Monday, February 27, 2012

COLUMN: Suing does not sell more products

Adam Kemp
University Wire
10-18-2005
(The Battalion) (U-WIRE) COLLEGE STATION, Texas -- In the past few years, the music and movie industries have made fighting piracy one of their top concerns. One of their favorite methods, it seems, is suing individual people who share copyrighted materials on peer-to-peer (P2P) networks. Apparently they think that suing people is a good way to convince them to buy their products. This may be an effective deterrent, but I doubt that it will have any significant effect on sales.

The real problem is that the movie and music industries just don't get it. They are not giving their customers what they want. The Internet has opened the door to a completely different method of distribution, one that is cheap and easy and doesn't even require leaving your room. People like this. They want to get music online. Only recently has the recording industry begun to figure this out, and the movie industry has a long way to go.

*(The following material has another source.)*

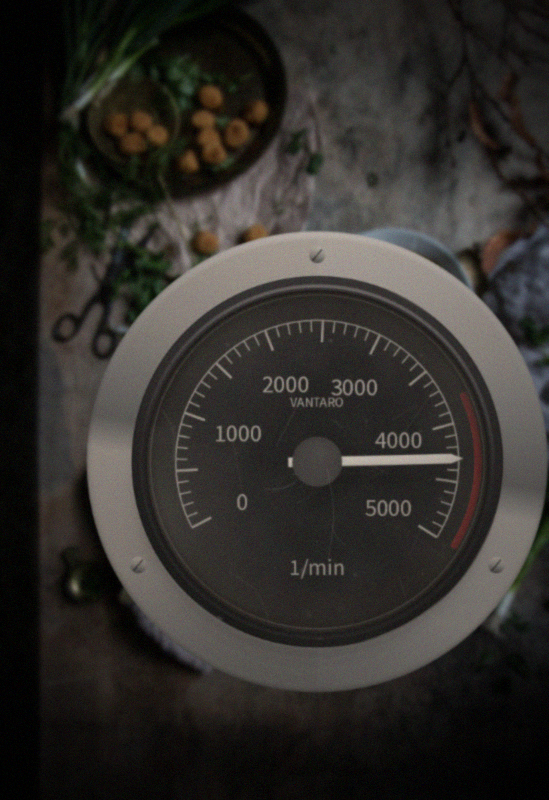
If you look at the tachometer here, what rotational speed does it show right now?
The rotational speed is 4300 rpm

With the rise of popular pay sites such as Apple's iTunes Music Store, it is obvious that people are willing to pay for online music. "Browsing in a store is horrible because you need to know what to look for," says graduate computer science student James Esslinger. "On the Web you can find exactly what type of music you like, then go purchase it from iTunes."

At the same time, it is clear that online customers still have certain demands that the recording industry does not understand. The industry wants to use Digital Rights Management technology to limit what users can do with the music they purchase online. For instance, iTunes limits the number of times that a purchased song can be burned to a CD. It also does not allow purchased music to be transferred to other computers without first burning it to a CD and then ripping it back from the CD.

Online pricing is also an issue. So far, people seem happy with the standard iTunes price of 99 cents per track and $9.99 per album, but some record labels are pressuring Apple to raise those prices and even threatening to pull their songs if Apple does not cooperate. They also want the option to make popular songs more expensive.

The music industry wants to blame piracy on falling sales, when they should be blaming themselves. While demand for CDs has fallen in the last decade, the price has steadily increased. Did anyone in this industry ever take an economics course? Raising prices causes demand to go down.

Another good economics lesson for the industry to learn is that giving consumers what they want leads to profit. Consumers want to purchase individual songs online, not pay up to $20 for an album with one good song on it.

The industry needs to wake up, because their market is changing with or without them, and suing their customers can only take them so far.